The Quartet issued a statement Wednesday using well-worn language regarding the settlements, but stopped far short of Palestinian hopes that it would blame settlement construction for the impasse in the diplomatic process.

The last paragraph of the 11-paragraph Quartet statement “expressed concern about unilateral and provocative actions by either party, including continued settlement activity, which cannot prejudge the outcome of negotiations, the only way to a just and durable solution to the conflict.”

The statement came at the end of a meeting that US Secretary of State Hillary Clinton, Russian Foreign Minister Sergei Lavrov, EU foreign policy chief Catherine Ashton, UN Secretary- General Ban Ki-moon, Quartet envoy Tony Blair and Jordanian Foreign Minister Nasser Judeh attended in Washington.

Jordan – not a member of the Quartet – sponsored a round of Israeli-Palestinian talks in Amman in January.

A day before the meeting, chief Palestinian negotiator Saeb Erekat said the Quartet should publicly hold Israel responsible for derailing the peace process.

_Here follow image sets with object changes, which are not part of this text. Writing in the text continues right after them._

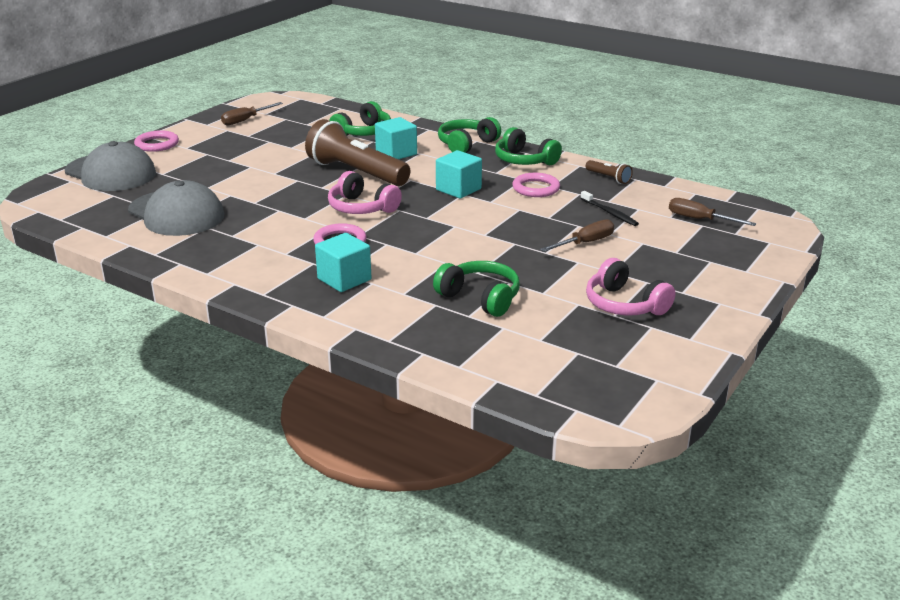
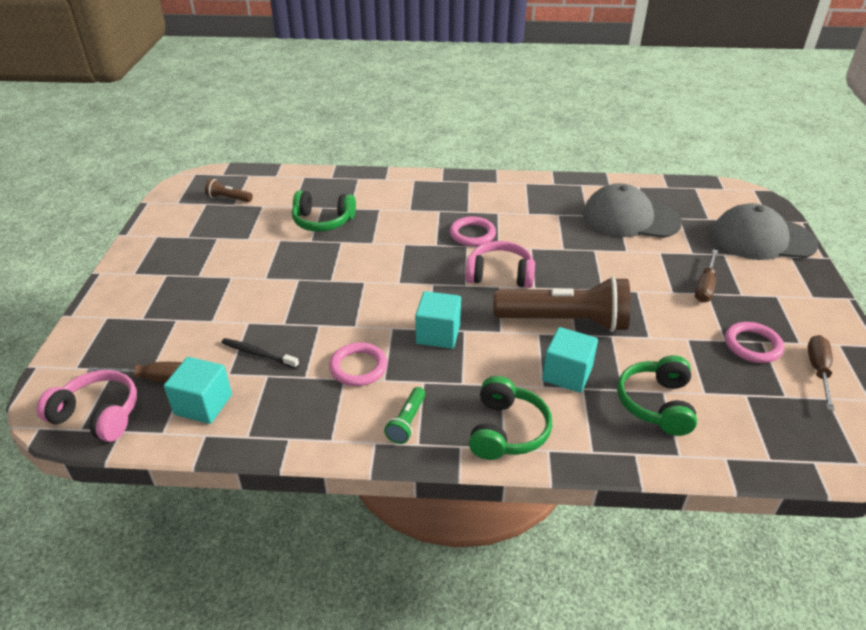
camera: 150 degrees right, 10 degrees up
pink ring [134,130,179,152] -> pink ring moved to [725,322,784,363]
turquoise cube [315,233,372,292] -> turquoise cube moved to [164,357,232,424]
green headphones [495,127,562,165] -> green flashlight [384,387,426,444]
brown screwdriver [540,219,614,252] -> brown screwdriver moved to [695,249,718,303]
brown flashlight [586,160,633,184] -> brown flashlight moved to [205,179,253,202]
pink headphones [586,258,676,315] -> pink headphones moved to [36,370,137,442]

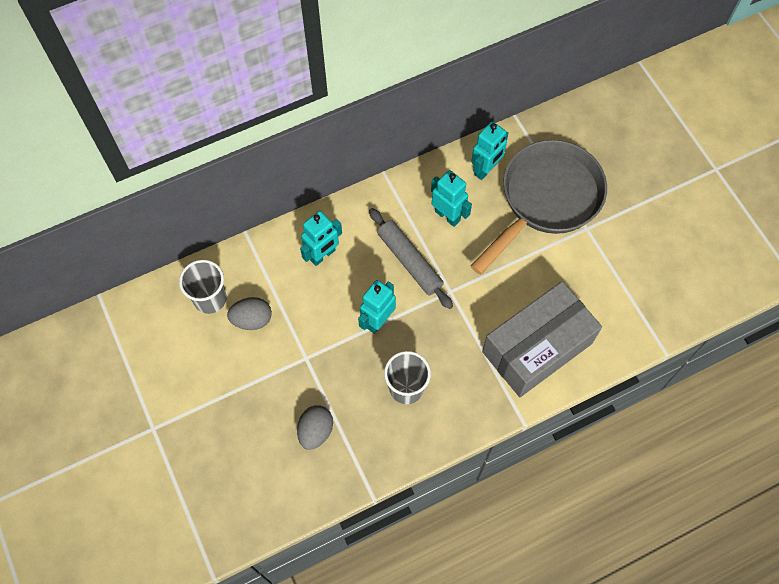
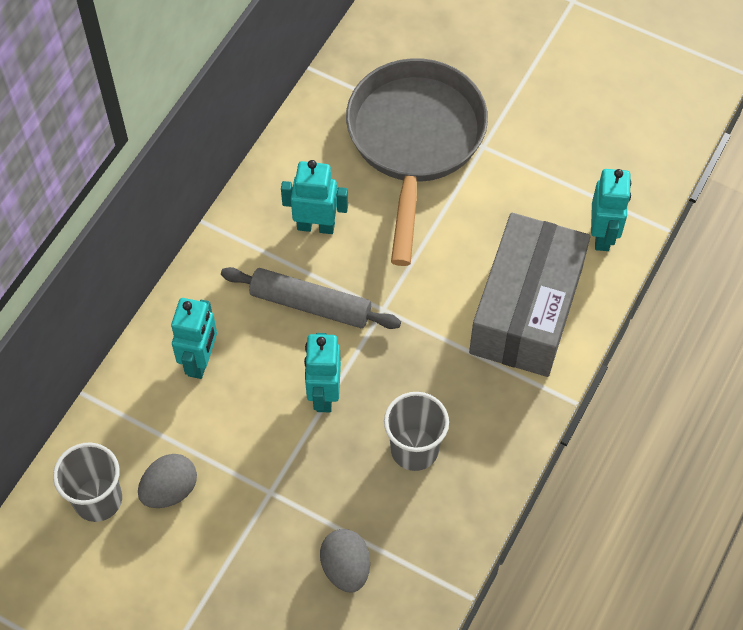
camera: 35 degrees left, 5 degrees down
turquoise robot [471,121,508,180] -> turquoise robot moved to [591,169,631,251]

While the statement did nothing of the kind, it did include a paragraph lumping violent Palestinian extremism and incitement with settler violence.

“Noting the significant progress on security achieved by the Palestinian Authority in the West Bank, the Quartet calls on the Palestinian Authority to continue to make every effort to improve law and order, to fight violent extremism, and to end incitement,” the statement read. “The Quartet also expressed its concern over ongoing settler violence and incitement in the West Bank and calls on Israel to take effective measures, including bringing the perpetrators of such acts to justice.”

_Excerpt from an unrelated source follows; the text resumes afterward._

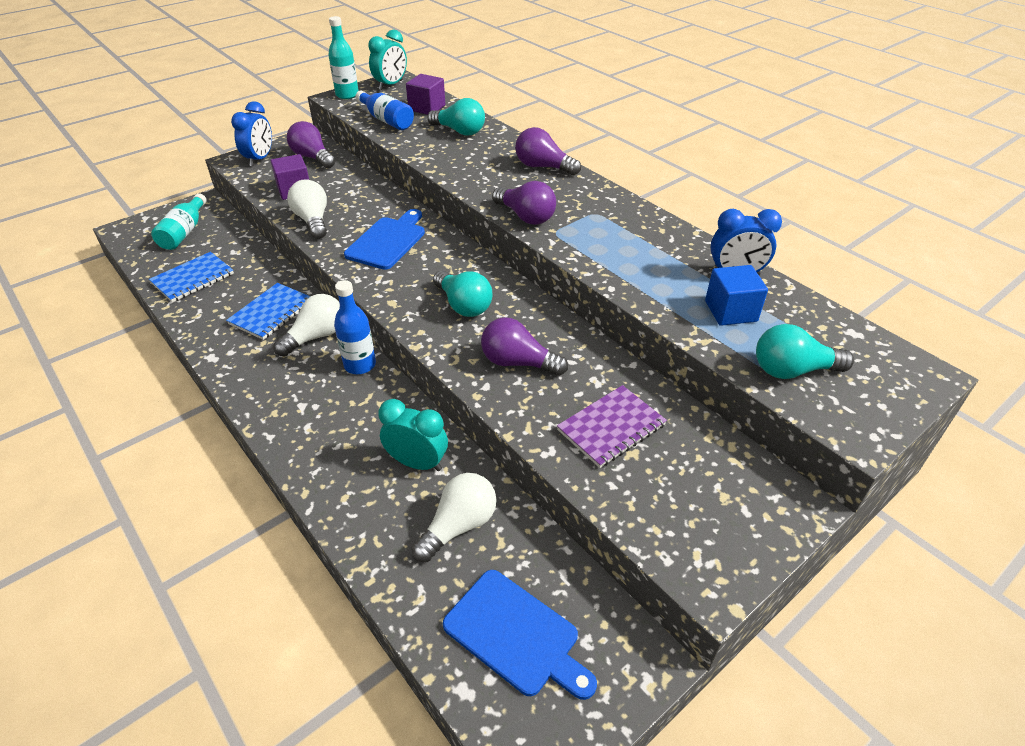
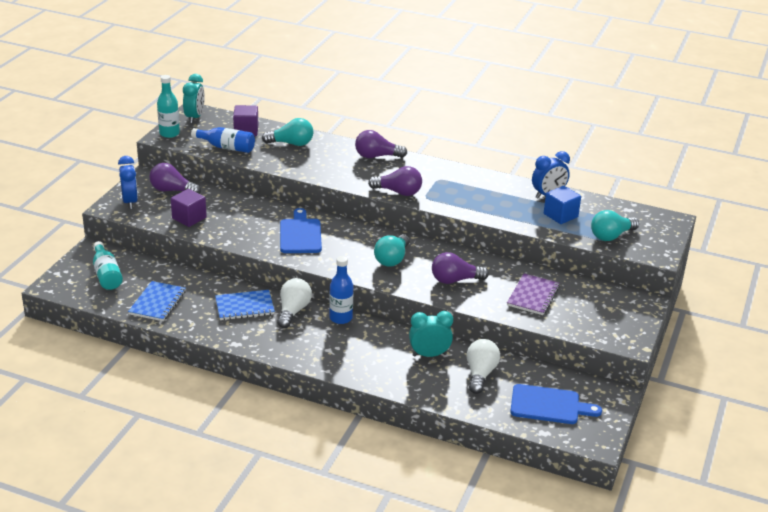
camera: 30 degrees left, 10 degrees down
blue notebook [226,283,311,340] -> blue notebook turned 75 degrees clockwise [215,290,275,320]
white light bulb [287,179,327,239] -> none
turquoise light bulb [433,270,492,317] -> turquoise light bulb turned 90 degrees clockwise [374,234,410,267]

One Israeli official said the Quartet seemed to merely “cut and paste” language from previous statements the EU issued after various meetings on the Mideast, without noticing that in recent weeks there have been significantly fewer instances of what had come to be known as “price tag” violence and vandalism against Palestinians in the West Bank.

The statement renewed the Quartet’s commitment to the framework it laid out in September that called for an initial meeting between the two sides within 30 days, leading to the trading of comprehensive proposals on security and territory within three months, direct negotiations and an overall agreement by the end of 2012.

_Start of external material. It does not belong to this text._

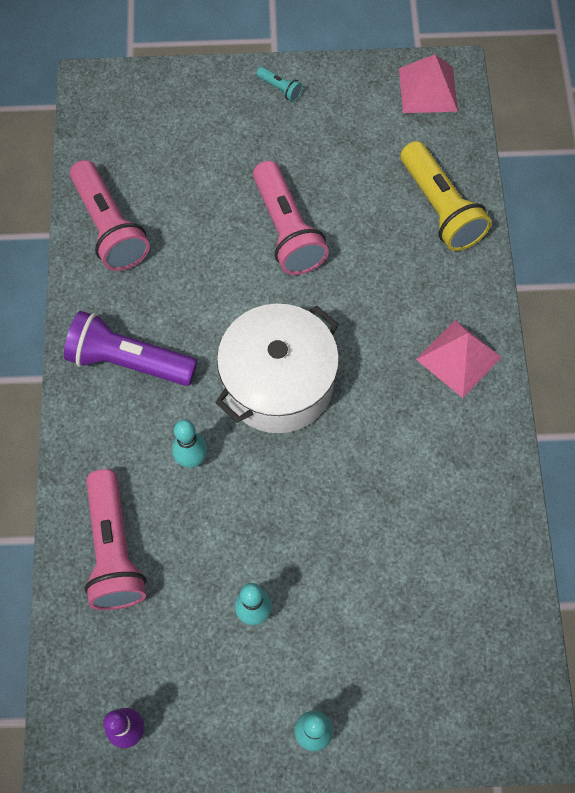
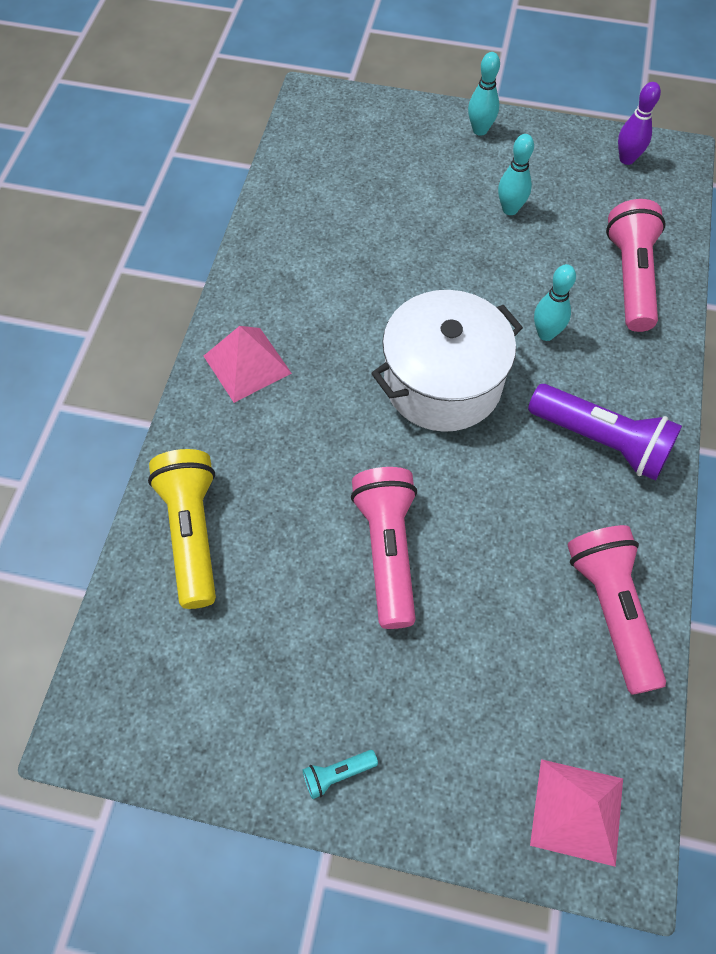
camera: 165 degrees left, 5 degrees down
turquoise flashlight [256,67,303,102] -> turquoise flashlight turned 75 degrees counterclockwise [302,750,378,799]
pink pyramid [399,54,458,113] -> pink pyramid moved to [530,759,623,867]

The Prime Minister’s Office issued a communiqué welcoming the Quartet statement “calling for a continuation of direct talks without pre-conditions.”

Prime Minister Binyamin Netanyahu, the communiqué said, will suggest to PA Prime Minister Salam Fayyad when they meet next week that the level of talks between the two sides be upgraded, and that he meet directly with PA President Mahmoud Abbas.

Fayyad is expected to deliver a letter to Netanyahu spelling out the Palestinian position on the talks. A few days later, Netanyahu’s negotiator Yitzhak Molcho is expected to deliver a letter in response to Abbas.

The Quartet statement, meanwhile, called on the international community to “ensure the contribution of $1.1 billion in assistance to meet the Palestinian Authority’s 2012 recurrent financing requirements,” noting the “increasing fragility of developments on the ground” and the Palestinian Authority’s fiscal challenges.

Israeli officials interpreted this as a call on Israel not to take any punitive financial measures against the PA in response to Palestinian unilateral moves in international forums.

The statement also encouraged Israel and the PA “to cooperate to facilitate the social and economic development of Area C, which is of critical importance for the viability of a future Palestinian state as well as for its Palestinian inhabitants to be enabled to lead a normal life.” Area C is the part of the West Bank under full Israeli control, and in recent months there has been talk of the Palestinians – supported by certain European countries – unilaterally starting projects in that area.

Israeli officials said that what was important about the Quartet statement was that it called for developments in Area C through Israeli-Palestinian cooperation. Blair has been working with Israel to allow more Palestinian economic activity in that area, but the Fatah and Hamas reconciliation agreement signed in Doha in February temporarily shelved those plans.

The Quartet said that the situation “in and around Gaza” will remain “fragile and unsustainable as long as the West Bank and Gaza are not reunited under the legitimate Palestinian Authority adhering to the PLO commitments.”

The statement also condemned the rocket attacks from Gaza, without blasting Israel for its retaliatory military actions.